In the last two episodes of “the cognitive revolution” podcast, the host (Nathan Labenz) has mentioned AI’s developing an intuition for the physics of a domain.

Specifically:

By “physics”, he means the actual rules that limit physical domains, but we can generalize and say any domain.

In fact, the phrase “AI’s Intuitive Physics” is used in a thumbnail on a video right now:

ai intuitive-physics

There’s no transcript of the interview I can find, here’s my manual transcription (from closed captions) that gives a flavor of this part of the discussion.

A monologue from Nathan on this topic of “intuitive physics” at the top of the episode:

…neural networks seem to have the ability to develop a sort of intuitive physics in virtually any problem space. Just as humans can catch a ball without explicitly calculating its trajectory, these AI systems are developing efficient shortcuts for predicting complex physical phenomena. Whether that’s material properties, protein folding and interactions, weather forecasts, single cell transcriptomes, or even the evolution of human brain states. For me, this is the clearest reason to believe that superhuman intelligence is not just possible, but increasingly likely…

Right on.

More from one of the guests later on when Nathan brings up “intuitive physics” in the interview:

…my theory is that it’s something to do with dimensionality reduction, right, that often you don’t need to treat every single part of a system and so in our case we’re kind of this is called course-graining in physics and statistical mechanics there’s great theories of it…

Nod, agreed.

And:

Finding efficient ways of keeping track of the important information and losing the unimportant information is just a central problem in a lot of physical modeling. And I think AI, machine learning algorithms are just very very good at doing that.

And:

…so it is quite incredible and I think that intuitive physics explanation is [a] really nice way of thinking about what’s going on, because it’s just in the same way that you get extraordinary sports people who can score incredible goals and do incredible feats but know any maths. That’s exactly what these AIs are doing when they’re doing these simulations…

And from the solo episode:

…it seems that they [neural network models] can develop a sort of intuitive physics in those different problem spaces that humans are nor capable of because our biological neural networks are just not that flexible. Vert few people can develop a deep intuition for how to optimize some of these, you know, far out problems…

Yep.

Let me untangle some thoughts.

Nathan touches on Wolfram’s idea of computational irreducible complexity in physical systems and that neural nets are finding short cuts (like we humans do, I might add, when we come up with laws of motion, etc.).

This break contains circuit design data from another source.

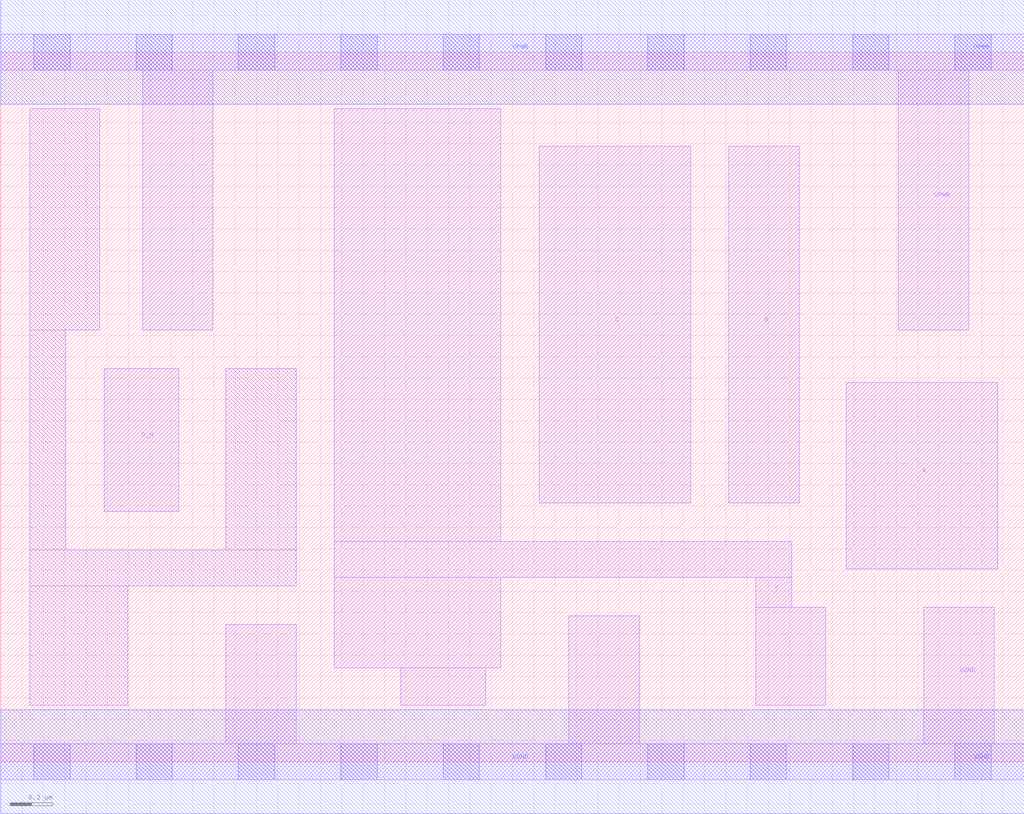
<source format=lef>
# Copyright 2020 The SkyWater PDK Authors
#
# Licensed under the Apache License, Version 2.0 (the "License");
# you may not use this file except in compliance with the License.
# You may obtain a copy of the License at
#
#     https://www.apache.org/licenses/LICENSE-2.0
#
# Unless required by applicable law or agreed to in writing, software
# distributed under the License is distributed on an "AS IS" BASIS,
# WITHOUT WARRANTIES OR CONDITIONS OF ANY KIND, either express or implied.
# See the License for the specific language governing permissions and
# limitations under the License.
#
# SPDX-License-Identifier: Apache-2.0

VERSION 5.7 ;
  NAMESCASESENSITIVE ON ;
  NOWIREEXTENSIONATPIN ON ;
  DIVIDERCHAR "/" ;
  BUSBITCHARS "[]" ;
UNITS
  DATABASE MICRONS 200 ;
END UNITS
MACRO sky130_fd_sc_lp__nor4b_lp
  CLASS CORE ;
  SOURCE USER ;
  FOREIGN sky130_fd_sc_lp__nor4b_lp ;
  ORIGIN  0.000000  0.000000 ;
  SIZE  4.800000 BY  3.330000 ;
  SYMMETRY X Y R90 ;
  SITE unit ;
  PIN A
    ANTENNAGATEAREA  0.376000 ;
    DIRECTION INPUT ;
    USE SIGNAL ;
    PORT
      LAYER li1 ;
        RECT 3.965000 0.905000 4.675000 1.780000 ;
    END
  END A
  PIN B
    ANTENNAGATEAREA  0.376000 ;
    DIRECTION INPUT ;
    USE SIGNAL ;
    PORT
      LAYER li1 ;
        RECT 3.415000 1.215000 3.745000 2.890000 ;
    END
  END B
  PIN C
    ANTENNAGATEAREA  0.376000 ;
    DIRECTION INPUT ;
    USE SIGNAL ;
    PORT
      LAYER li1 ;
        RECT 2.525000 1.215000 3.235000 2.890000 ;
    END
  END C
  PIN D_N
    ANTENNAGATEAREA  0.376000 ;
    DIRECTION INPUT ;
    USE SIGNAL ;
    PORT
      LAYER li1 ;
        RECT 0.485000 1.175000 0.835000 1.845000 ;
    END
  END D_N
  PIN Y
    ANTENNADIFFAREA  0.635200 ;
    DIRECTION OUTPUT ;
    USE SIGNAL ;
    PORT
      LAYER li1 ;
        RECT 1.565000 0.440000 2.345000 0.865000 ;
        RECT 1.565000 0.865000 3.710000 1.035000 ;
        RECT 1.565000 1.035000 2.345000 3.065000 ;
        RECT 1.875000 0.265000 2.275000 0.440000 ;
        RECT 3.540000 0.265000 3.870000 0.725000 ;
        RECT 3.540000 0.725000 3.710000 0.865000 ;
    END
  END Y
  PIN VGND
    DIRECTION INOUT ;
    USE GROUND ;
    PORT
      LAYER li1 ;
        RECT 0.000000 -0.085000 4.800000 0.085000 ;
        RECT 1.055000  0.085000 1.385000 0.645000 ;
        RECT 2.665000  0.085000 2.995000 0.685000 ;
        RECT 4.330000  0.085000 4.660000 0.725000 ;
      LAYER mcon ;
        RECT 0.155000 -0.085000 0.325000 0.085000 ;
        RECT 0.635000 -0.085000 0.805000 0.085000 ;
        RECT 1.115000 -0.085000 1.285000 0.085000 ;
        RECT 1.595000 -0.085000 1.765000 0.085000 ;
        RECT 2.075000 -0.085000 2.245000 0.085000 ;
        RECT 2.555000 -0.085000 2.725000 0.085000 ;
        RECT 3.035000 -0.085000 3.205000 0.085000 ;
        RECT 3.515000 -0.085000 3.685000 0.085000 ;
        RECT 3.995000 -0.085000 4.165000 0.085000 ;
        RECT 4.475000 -0.085000 4.645000 0.085000 ;
      LAYER met1 ;
        RECT 0.000000 -0.245000 4.800000 0.245000 ;
    END
  END VGND
  PIN VPWR
    DIRECTION INOUT ;
    USE POWER ;
    PORT
      LAYER li1 ;
        RECT 0.000000 3.245000 4.800000 3.415000 ;
        RECT 0.665000 2.025000 0.995000 3.245000 ;
        RECT 4.210000 2.025000 4.540000 3.245000 ;
      LAYER mcon ;
        RECT 0.155000 3.245000 0.325000 3.415000 ;
        RECT 0.635000 3.245000 0.805000 3.415000 ;
        RECT 1.115000 3.245000 1.285000 3.415000 ;
        RECT 1.595000 3.245000 1.765000 3.415000 ;
        RECT 2.075000 3.245000 2.245000 3.415000 ;
        RECT 2.555000 3.245000 2.725000 3.415000 ;
        RECT 3.035000 3.245000 3.205000 3.415000 ;
        RECT 3.515000 3.245000 3.685000 3.415000 ;
        RECT 3.995000 3.245000 4.165000 3.415000 ;
        RECT 4.475000 3.245000 4.645000 3.415000 ;
      LAYER met1 ;
        RECT 0.000000 3.085000 4.800000 3.575000 ;
    END
  END VPWR
  OBS
    LAYER li1 ;
      RECT 0.135000 0.265000 0.595000 0.825000 ;
      RECT 0.135000 0.825000 1.385000 0.995000 ;
      RECT 0.135000 0.995000 0.305000 2.025000 ;
      RECT 0.135000 2.025000 0.465000 3.065000 ;
      RECT 1.055000 0.995000 1.385000 1.845000 ;
  END
END sky130_fd_sc_lp__nor4b_lp

</source>
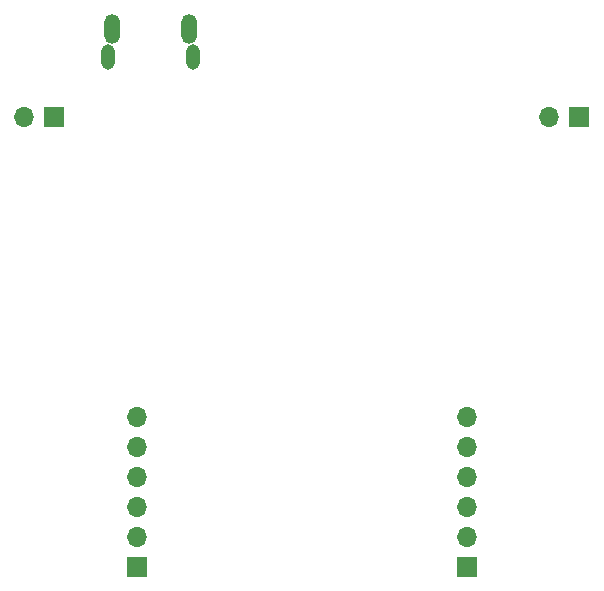
<source format=gbr>
G04 #@! TF.GenerationSoftware,KiCad,Pcbnew,5.1.10-88a1d61d58~88~ubuntu20.04.1*
G04 #@! TF.CreationDate,2021-06-15T20:39:54-04:00*
G04 #@! TF.ProjectId,oscope,6f73636f-7065-42e6-9b69-6361645f7063,rev?*
G04 #@! TF.SameCoordinates,PX3c8eee0PY31a8670*
G04 #@! TF.FileFunction,Soldermask,Bot*
G04 #@! TF.FilePolarity,Negative*
%FSLAX46Y46*%
G04 Gerber Fmt 4.6, Leading zero omitted, Abs format (unit mm)*
G04 Created by KiCad (PCBNEW 5.1.10-88a1d61d58~88~ubuntu20.04.1) date 2021-06-15 20:39:54*
%MOMM*%
%LPD*%
G01*
G04 APERTURE LIST*
%ADD10O,1.160000X2.160000*%
%ADD11O,1.320000X2.520000*%
%ADD12O,1.700000X1.700000*%
%ADD13R,1.700000X1.700000*%
G04 APERTURE END LIST*
D10*
X17458000Y-3860500D03*
X10228000Y-3860500D03*
D11*
X17098000Y-1460500D03*
X10588000Y-1460500D03*
D12*
X40640000Y-34290000D03*
X40640000Y-36830000D03*
X40640000Y-39370000D03*
X40640000Y-41910000D03*
X40640000Y-44450000D03*
D13*
X40640000Y-46990000D03*
X12700000Y-46990000D03*
D12*
X12700000Y-44450000D03*
X12700000Y-41910000D03*
X12700000Y-39370000D03*
X12700000Y-36830000D03*
X12700000Y-34290000D03*
D13*
X5715000Y-8890000D03*
D12*
X3175000Y-8890000D03*
X47625000Y-8890000D03*
D13*
X50165000Y-8890000D03*
M02*

</source>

Computational irreducibility suggests certain computational processes cannot be simplified such that the only way to determine the outcome of such a process is to go through each step of its computation.

Yep, we need shortcuts in these domains.

A guest touches on dimensionality reduction, and it is a piece of this.

Working in high-dimensional spaces can be undesirable for many reasons; raw data are often sparse as a consequence of the curse of dimensionality, and analyzing the data is usually computationally intractable

There’s too much data and we need to efficiently pay attention to the aspects that matter, that have leverage, even if that involves a transform of the data as presented.

But there’s an intuiting the “rules” and “reasoning from these rules in the domain” piece. And the reasoning appears emergent - which is nice. What do we call all that?

I’m also reminded of grokking.

…grokking, or delayed generalization, is a transition to generalization that occurs many training iterations after the interpolation threshold, after many iterations of seemingly little progress, as opposed to the usual process where generalization occurs slowly and progressively once the interpolation threshold has been reached

But really, we’re just talking about generalization, and who cares how/when this happens in practice during training. What matters is that the models are usefully generalizing in complex/physical domains and “discovering” the “intuitive physics” as a forced problem-solving strategy to minimize loss.

Anyway, I think this is no small point.

The field is focused on inference-time compute in order to “do reasoning”, but can we force a model to learn and acquire the intuitive physics of system 2 thinking/reasoning directly (whatever that means)?